### Exercise text
********************

Sir Eatsalot Review

You can’t always have your cake and eat it, and with the gluttonous pig Sir Eatsalot, while you can be well-drawn and pleasantly animated, the gameplay very much refers back to the title character and is a bit of a pig in places. Harsh, but Sir Eatsalot isn’t the shining knight you’ve been waiting for.

Let’s cut to the chase straight away and cover the visuals: Sir Eatsalot is a treat. All of the characters are hand-drawn and unique in that they don’t look like any particular style. There aren’t any doe-eyed anime characters, blocky pixelated faces or ‘inspired by’ Disney, Dreamworks or whatever-studio-is-currently-trending features. Sir Eatsalot is quite special when it comes to style. To give a brief comparison, I would put Sir Eatsalot in the same league as the revamped Toki or Wonderboy: The Dragon’s Trap.

There have been a reasonable amount of cartoon-like games in the past that look fabulous, but play like Call of Duty through dial-up; choppy frame rates and sloppy animation. One of the best examples was Dragon’s Lair Trilogy. The series had top quality illustrations and animation, but it wasn’t exactly playable (yet I still love it) as often it’s style over substance. Arguably, Cuphead is the ultimate in ‘playing a cartoon’ due to the top-notch character design and animation. Sir Eatsalot isn’t as fluid, but the animated side of things is splendid. But let’s look at the controls.

Even though the presentation in Sir Eatsalot is great, the controls aren’t as well-executed, and the actions are limited. Sir Eatsalot looks like one of the classic 16-bit platformers like Castle of Illusion Starring Mickey Mouse (don’t say you don’t learn about retro titles here on Bonus Stage!) but it doesn’t have the same flexibility. It’s more of a puzzle adventure with platform elements, rather than a full-on platform game. There are chasms to jump and platforms to ascend, but considering the characters perceived weight, he doesn’t move around the screen so elegantly.

********************

### Assignment
In one to three sentences, explain why the review calls the visual style of Sir Eatsalot special.

********************

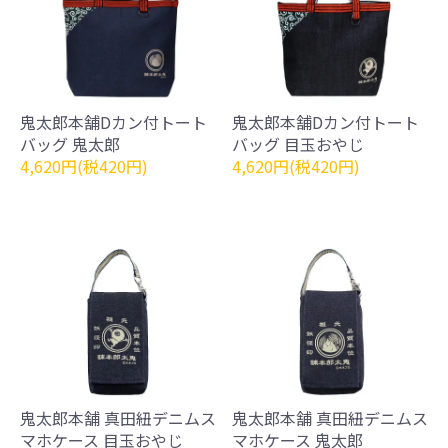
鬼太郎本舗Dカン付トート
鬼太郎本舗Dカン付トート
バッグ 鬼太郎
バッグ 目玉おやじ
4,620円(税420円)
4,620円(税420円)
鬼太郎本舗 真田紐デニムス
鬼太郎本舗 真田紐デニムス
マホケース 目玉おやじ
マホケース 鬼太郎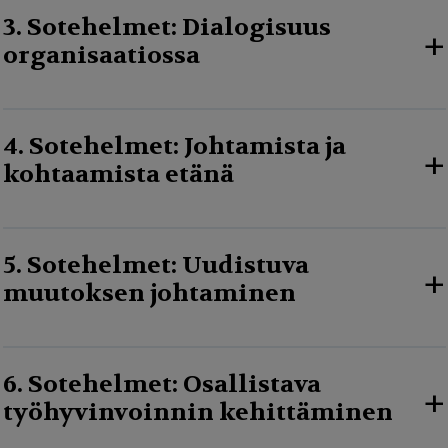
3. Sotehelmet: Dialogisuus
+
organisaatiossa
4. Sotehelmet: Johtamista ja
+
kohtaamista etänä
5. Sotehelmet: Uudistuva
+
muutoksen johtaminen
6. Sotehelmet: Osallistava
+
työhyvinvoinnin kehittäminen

********************

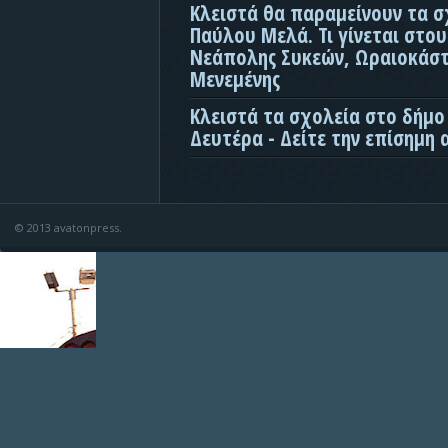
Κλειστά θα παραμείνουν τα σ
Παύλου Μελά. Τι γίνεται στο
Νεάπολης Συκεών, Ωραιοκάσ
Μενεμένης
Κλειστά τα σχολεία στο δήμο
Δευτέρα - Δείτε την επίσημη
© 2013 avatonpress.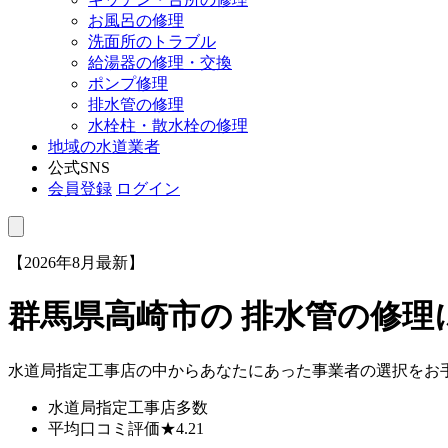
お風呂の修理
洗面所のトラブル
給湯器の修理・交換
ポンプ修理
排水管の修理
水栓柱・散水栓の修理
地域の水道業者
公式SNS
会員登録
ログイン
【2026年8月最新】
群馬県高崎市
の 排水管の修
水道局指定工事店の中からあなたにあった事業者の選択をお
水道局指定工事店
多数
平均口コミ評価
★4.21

********************

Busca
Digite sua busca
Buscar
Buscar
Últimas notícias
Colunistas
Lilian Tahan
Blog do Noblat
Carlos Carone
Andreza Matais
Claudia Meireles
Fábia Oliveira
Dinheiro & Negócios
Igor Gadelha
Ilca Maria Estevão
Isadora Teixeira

********************

### Answer space
All of the characters are hand-drawn and unique because they don't look like any particular style. The game has no doe-eyed anime characters, no blocky pixelated faces, and no features "inspired by" Disney, Dreamworks, or whichever studio is currently trending.